═════ Selected extract ═════

# New Drivers More Hours....



## Mpb (Jan 30, 2017)

So I know a few brand new drivers, they are getting 3-4 assigned blocks per week while I've been there almost a year and get one, have to fish for anything beyond that and they only release 3 hour blocks now.
Wtf


----------



## andvhbk (Apr 19, 2015)

what warehouse are you at? i think i'm in the same situation. i have been offered 7-8 blocks a week, now just 1 and that 1 is for another warehouse which is 32 miles away...


----------



## oicu812 (Aug 29, 2016)

Those reserved blocks are probably designed to start them out. Eventually they'll be like you getting one reserve block a week. It's still pretty random. I've gotten 4-5 in a week and none for several weeks in a row.


----------



## Shangsta (Aug 15, 2016)

Mpb said:


> So I know a few brand new drivers, they are getting 3-4 assigned blocks per week while I've been there almost a year and get one, have to fish for anything beyond that and they only release 3 hour blocks now.
> Wtf


This is not news, its well known they always give newbies more to hook them.


----------



## oicu812 (Aug 29, 2016)

═════

> _Prompt a_
Count the lines in the listing that contain the word "much", and give only the number.
The forum thread and the listing have no connection to each other.

═════ Information ═════

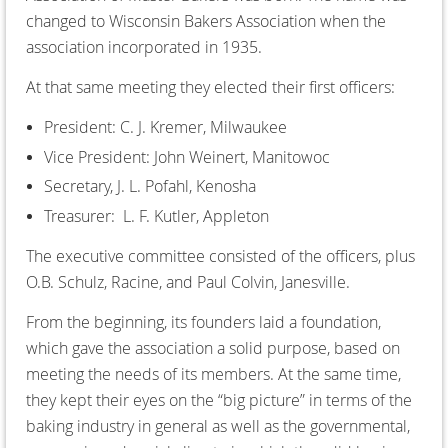
changed to Wisconsin Bakers Association when the
association incorporated in 1935.
At that same meeting they elected their first officers:
President: C. J. Kremer, Milwaukee
Vice President: John Weinert, Manitowoc
Secretary, J. L. Pofahl, Kenosha
Treasurer: L. F. Kutler, Appleton
The executive committee consisted of the officers, plus
O.B. Schulz, Racine, and Paul Colvin, Janesville.
From the beginning, its founders laid a foundation,
which gave the association a solid purpose, based on
meeting the needs of its members. At the same time,
they kept their eyes on the “big picture” in terms of the
baking industry in general as well as the governmental,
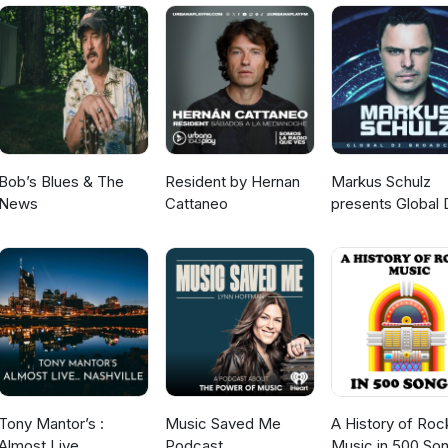
Bob’s Blues & The
Resident by Hernan
Markus Schulz
News
Cattaneo
presents Global 
Broadcast
Tony Mantor’s :
Music Saved Me
A History of Roc
Almost Live.....
Podcast
Music in 500 So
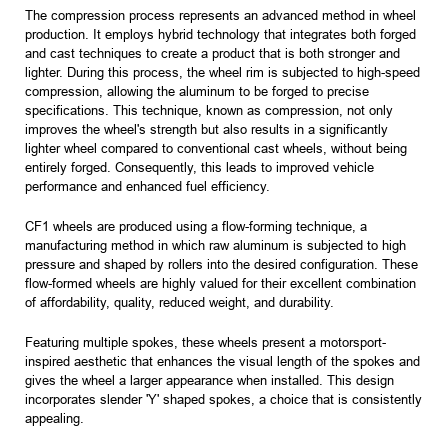
The compression process represents an advanced method in wheel
production. It employs hybrid technology that integrates both forged
and cast techniques to create a product that is both stronger and
lighter. During this process, the wheel rim is subjected to high-speed
compression, allowing the aluminum to be forged to precise
specifications. This technique, known as compression, not only
improves the wheel's strength but also results in a significantly
lighter wheel compared to conventional cast wheels, without being
entirely forged. Consequently, this leads to improved vehicle
performance and enhanced fuel efficiency.
CF1 wheels are produced using a flow-forming technique, a
manufacturing method in which raw aluminum is subjected to high
pressure and shaped by rollers into the desired configuration. These
flow-formed wheels are highly valued for their excellent combination
of affordability, quality, reduced weight, and durability.
Featuring multiple spokes, these wheels present a motorsport-
inspired aesthetic that enhances the visual length of the spokes and
gives the wheel a larger appearance when installed. This design
incorporates slender 'Y' shaped spokes, a choice that is consistently
appealing.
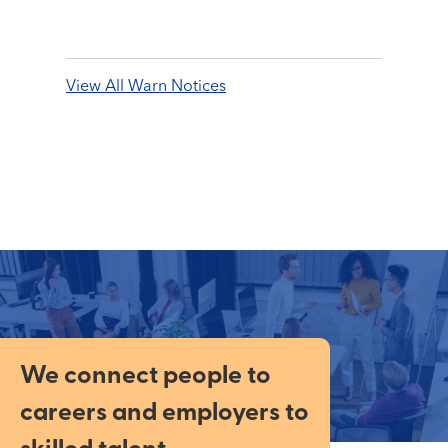
View All Warn Notices
We connect people to
careers and employers to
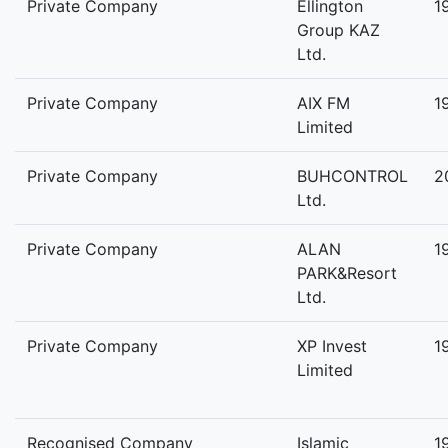
Private Company
Ellington
1
Group KAZ
Ltd.
Private Company
AIX FM
1
Limited
Private Company
BUHCONTROL
2
Ltd.
Private Company
ALAN
1
PARK&Resort
Ltd.
Private Company
XP Invest
1
Limited
Recognised Company
Islamic
1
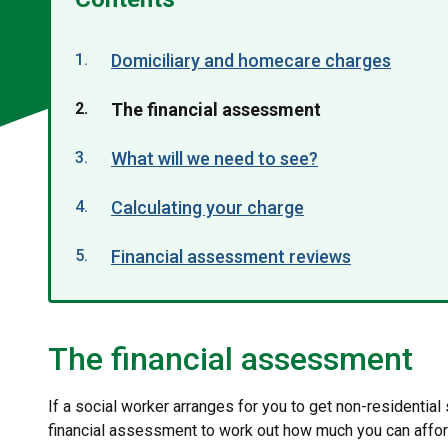
Domiciliary and homecare charges
You
The financial assessment
are
What will we need to see?
here:
Calculating your charge
Financial assessment reviews
The financial assessment
If a social worker arranges for you to get non-residential
financial assessment to work out how much you can affor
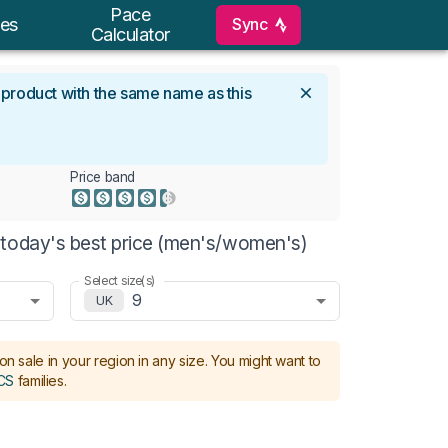
Pace
Sync
es
Calculator
l product with the same name as this
Price band
 today's best price (men's/women's)
Select size(s)
9
UK
on sale in your region in any size.
You might want to
CS
families
.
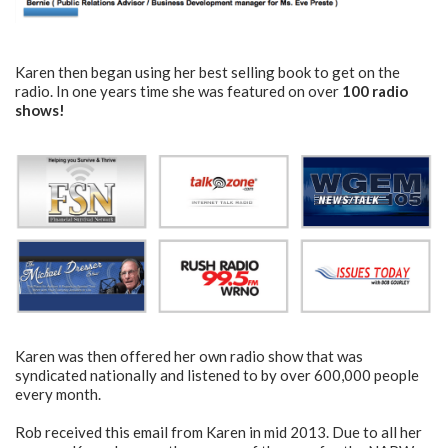
Karen then began using her best selling book to get on the
radio. In one years time she was featured on over
100 radio
shows!
Karen was then offered her own radio show that was
syndicated nationally and listened to by over 600,000 people
every month.
Rob received this email from Karen in mid 2013. Due to all her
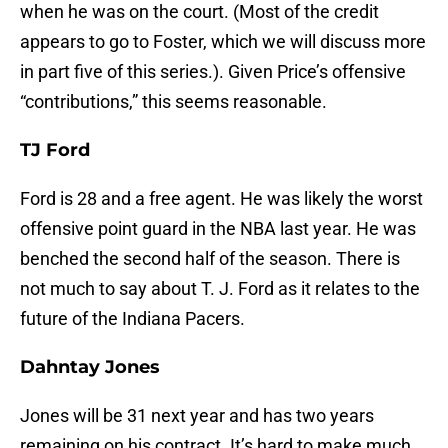
when he was on the court. (Most of the credit
appears to go to Foster, which we will discuss more
in part five of this series.). Given Price’s offensive
“contributions,” this seems reasonable.
TJ Ford
Ford is 28 and a free agent. He was likely the worst
offensive point guard in the NBA last year. He was
benched the second half of the season. There is
not much to say about T. J. Ford as it relates to the
future of the Indiana Pacers.
Dahntay Jones
Jones will be 31 next year and has two years
remaining on his contract. It’s hard to make much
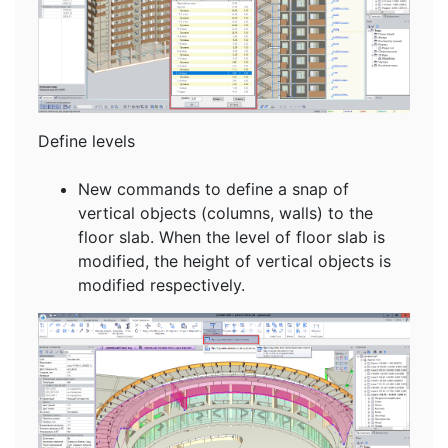
Define levels
New commands to define a snap of
vertical objects (columns, walls) to the
floor slab. When the level of floor slab is
modified, the height of vertical objects is
modified respectively.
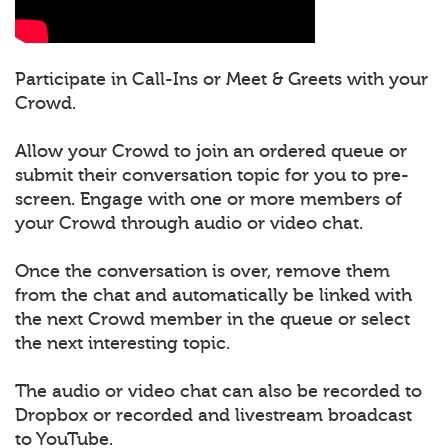
Participate in Call-Ins or Meet & Greets with your
Crowd.
Allow your Crowd to join an ordered queue or
submit their conversation topic for you to pre-
screen. Engage with one or more members of
your Crowd through audio or video chat.
Once the conversation is over, remove them
from the chat and automatically be linked with
the next Crowd member in the queue or select
the next interesting topic.
The audio or video chat can also be recorded to
Dropbox or recorded and livestream broadcast
to YouTube.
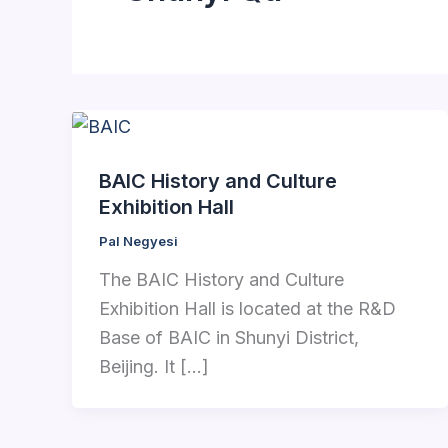
BAIC History and Culture
Exhibition Hall
Pal Negyesi
The BAIC History and Culture
Exhibition Hall is located at the R&D
Base of BAIC in Shunyi District,
Beijing. It […]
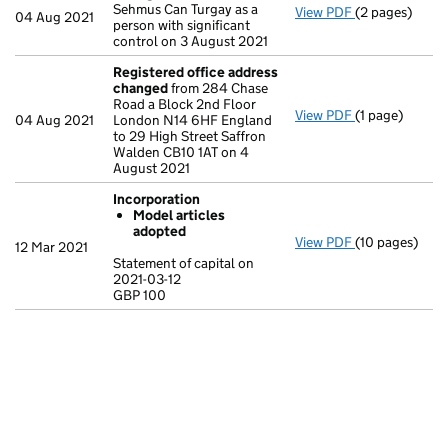
Sehmus Can Turgay as a
View PDF
(2 pages)
Change
of det
04 Aug 2021
person with significant
control on 3 August 2021
Registered office address
changed
from 284 Chase
Road a Block 2nd Floor
View PDF
(1 page)
Registered o
04 Aug 2021
London N14 6HF England
to 29 High Street Saffron
Walden CB10 1AT on 4
August 2021
Incorporation
Model articles
adopted
View PDF
(10 pages)
Incorporation
12 Mar 2021
Model arti
Statement of capital on
2021-03-12
Statement of c
GBP 100
GBP 100
- link opens in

═════

> _Prompt b_
Please output the part of the forum thread between "## Mpb (Jan" and "32 miles away...", inclusive, copied word for word.

> _Task response a_
3

> _Task response b_
## Mpb (Jan 30, 2017)

So I know a few brand new drivers, they are getting 3-4 assigned blocks per week while I've been there almost a year and get one, have to fish for anything beyond that and they only release 3 hour blocks now.
Wtf


----------



## andvhbk (Apr 19, 2015)

what warehouse are you at? i think i'm in the same situation. i have been offered 7-8 blocks a week, now just 1 and that 1 is for another warehouse which is 32 miles away...